Matt Dillon enfrenta um perigoso fora-da-lei interpretado por Timothy Carey. |
Histórias
realistas - Desde seu início o público percebeu que estava diante de
um western diferente daqueles que eram produzidos para a TV. Ou seja, dos
mocinhos sempre bem vestidos, com pares de revólveres de cabos de madrepérola,
franjas nas camisas e impecavelmente polidas botas. “Gunsmoke” era o western
autêntico com a crua rudeza dos tempos turbulentos de Dodge City, ainda que no
Long Branch Saloon as mulheres fossem bonitas e bem vestidas, especialmente
Miss Kitty. Revivia-se de forma verossímil a Dodge City dos anos 70 do século
19. Nessa violenta cidade do Kansas ainda não acostumada com a Justiça, impor a
lei aos valentões e aos poderosos era tarefa que só mesmo alguém como Matt
Dillon seria capaz, com sua bravura e integridade. E fazendo correr sangue
sempre que necessário. Enquanto os mocinhos ‘cleans’ de outros filmes atiravam
certeiramente nas armas dos badmen para prendê-los sem feri-los gravemente,
Dillon não tinha muita piedade de bandidos. Se possível levava os outlaws aos
tribunais para julgamentos quase sempre seguidos de enforcamentos. Afinal era
assim no Velho Oeste e dessa forma John Meston orientava suas histórias, isto
para falar apenas dele que era o principal autor de “Gunsmoke”. Sam Peckinpah
não menos contundente e violento ao escrever suas histórias, criou roteiros
para “Gunsmoke” prenunciando o que viria
a fazer mais tarde no cinema, culminando com a obra-prima “Meu Ódio Será Sua
herança” (The Wild Bunch). Pressionada para abrandar as histórias da série, a
CBS não se intimidou e permitiu que o teor dos roteiros permanecesse forte. A
rede estava de olho na audiência que não parava de crescer.

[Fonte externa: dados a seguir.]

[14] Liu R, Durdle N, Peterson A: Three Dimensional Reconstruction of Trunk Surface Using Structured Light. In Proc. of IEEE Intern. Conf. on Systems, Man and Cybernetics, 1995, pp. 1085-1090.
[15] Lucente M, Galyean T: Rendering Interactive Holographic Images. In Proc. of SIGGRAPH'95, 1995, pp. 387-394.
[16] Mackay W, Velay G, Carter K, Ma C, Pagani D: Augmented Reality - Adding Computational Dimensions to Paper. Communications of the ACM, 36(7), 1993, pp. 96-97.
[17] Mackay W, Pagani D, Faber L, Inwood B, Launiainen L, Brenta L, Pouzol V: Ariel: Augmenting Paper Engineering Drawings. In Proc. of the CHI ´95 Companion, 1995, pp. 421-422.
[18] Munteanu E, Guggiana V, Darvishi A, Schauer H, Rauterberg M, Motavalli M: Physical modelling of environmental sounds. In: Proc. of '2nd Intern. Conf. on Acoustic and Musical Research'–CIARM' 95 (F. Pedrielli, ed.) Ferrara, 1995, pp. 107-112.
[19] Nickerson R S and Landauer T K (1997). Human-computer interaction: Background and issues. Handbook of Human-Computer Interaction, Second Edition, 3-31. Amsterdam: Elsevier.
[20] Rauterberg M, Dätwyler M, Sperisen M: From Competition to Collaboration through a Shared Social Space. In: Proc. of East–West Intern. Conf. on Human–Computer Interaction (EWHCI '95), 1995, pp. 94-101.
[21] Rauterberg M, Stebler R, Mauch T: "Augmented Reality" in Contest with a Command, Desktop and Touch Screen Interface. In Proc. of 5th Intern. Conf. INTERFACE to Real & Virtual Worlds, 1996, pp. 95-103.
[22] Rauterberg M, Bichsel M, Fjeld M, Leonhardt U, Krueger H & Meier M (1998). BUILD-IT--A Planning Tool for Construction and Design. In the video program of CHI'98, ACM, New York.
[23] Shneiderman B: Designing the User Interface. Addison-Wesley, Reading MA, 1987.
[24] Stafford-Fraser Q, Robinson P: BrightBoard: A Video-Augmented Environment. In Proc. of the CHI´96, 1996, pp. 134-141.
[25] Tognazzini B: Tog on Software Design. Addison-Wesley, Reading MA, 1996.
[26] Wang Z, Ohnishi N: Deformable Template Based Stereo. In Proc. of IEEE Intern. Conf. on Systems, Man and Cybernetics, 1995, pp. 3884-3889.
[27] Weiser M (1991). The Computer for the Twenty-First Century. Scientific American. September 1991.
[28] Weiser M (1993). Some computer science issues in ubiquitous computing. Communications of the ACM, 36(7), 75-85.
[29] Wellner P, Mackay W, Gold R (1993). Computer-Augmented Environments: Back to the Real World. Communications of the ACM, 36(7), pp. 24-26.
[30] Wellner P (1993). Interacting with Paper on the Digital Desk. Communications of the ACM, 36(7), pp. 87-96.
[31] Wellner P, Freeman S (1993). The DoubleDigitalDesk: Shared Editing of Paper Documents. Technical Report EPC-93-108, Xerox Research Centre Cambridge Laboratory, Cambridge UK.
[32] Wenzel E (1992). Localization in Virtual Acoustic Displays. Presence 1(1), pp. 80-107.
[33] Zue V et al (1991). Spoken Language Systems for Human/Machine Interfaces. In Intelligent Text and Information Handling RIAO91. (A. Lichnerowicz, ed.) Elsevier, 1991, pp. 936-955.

Miss Kitty e Matt Dillon. |
Série
de temas fortes - Nem tudo, porém, era sangue na série
“Gunsmoke” e, não raro, havia episódios e que ninguém morria, ainda que os
assuntos focalizados fossem pouco comuns na TV naqueles tempos. Temas como
sedução, cobiça, corrupção e violência de toda ordem eram abordados em “Gunsmoke”.
E seguindo a lição de Delmer Daves em “Flechas de Fogo”, o índio foi visto com
surpreendente simpatia em inúmeros episódios, longe da estereotipada imagem que
o cinema e a TV lhe haviam moldado. Isso tudo vinha na medida certa e sempre
bem temperado com o humor de Doc, Chester e mais tarde Festus e um nunca bem
definido e declarado romance entre o Marshal e Miss Kitty. Que ambos se queriam
muito bem era evidente, especialmente pela ferocidade que tomava conta de um enciumado Dillon quando Kitty era molestada por bêbados, bandidos ou homens enfeitiçados pela
sensualidade da dona do Long Branch Saloon.
Uma
paixão americana – E o público norte-americano foi se
apaixonando pela série, paixão que durou a eternidade que são 20 anos para a
televisão. E que não terminou com o fim da série, como bem demonstrou a enquete
feita pela revista ‘People’ quando do 50.º aniversário da televisão nos Estados
Unidos: James Arness foi escolhido como o 6.º maior top-star de todos os
tempos, atrás apenas de Johnyy Carson, Lucille Ball, Jackie Gleason, Walter
Cronkite e Sid Caesar (nessa ordem). Note-se que nenhum desses astros fazia
westerns. E James Arness (leia-se Matt Dillon), ficou à frente de superstars
como Mary Tyler Moore, Bill Cosby, Carol Burnett, Milton Berle, Ed Sullivan,
David Letterman e outros. O próximo cowboy da lista, James ‘Maverick’ Garner, apareceu em 18.º. Outro semanário norte-americano, a prestigiosa ‘TV Guide’,
em sua edição de 17 de abril de 1993 comemorativa aos seus 40 anos de publicação,
elegeu ‘Os Melhores da TV em Todos os Tempos’. Na categoria western o escolhido
foi “Gunsmoke”, o que não causou surpresa, já que nenhuma outra série feita
para a TV jamais se aproximou da criação de Norman McDonnell, seja pela
qualidade ou pelos números sempre impressionantes das aventuras vividas por
Matt Dillon. Em 1998 a revista ‘Entertainment Weekly’ elegeu “Gunsmoke” como o
16.º entre os 100 melhores programas da televisão norte-americana de todos os
tempos. Em 2002 a ‘TV Guide’ classificou “Gunsmoke” como o 40.º entre os 50
melhores programas de TV de todos os tempos.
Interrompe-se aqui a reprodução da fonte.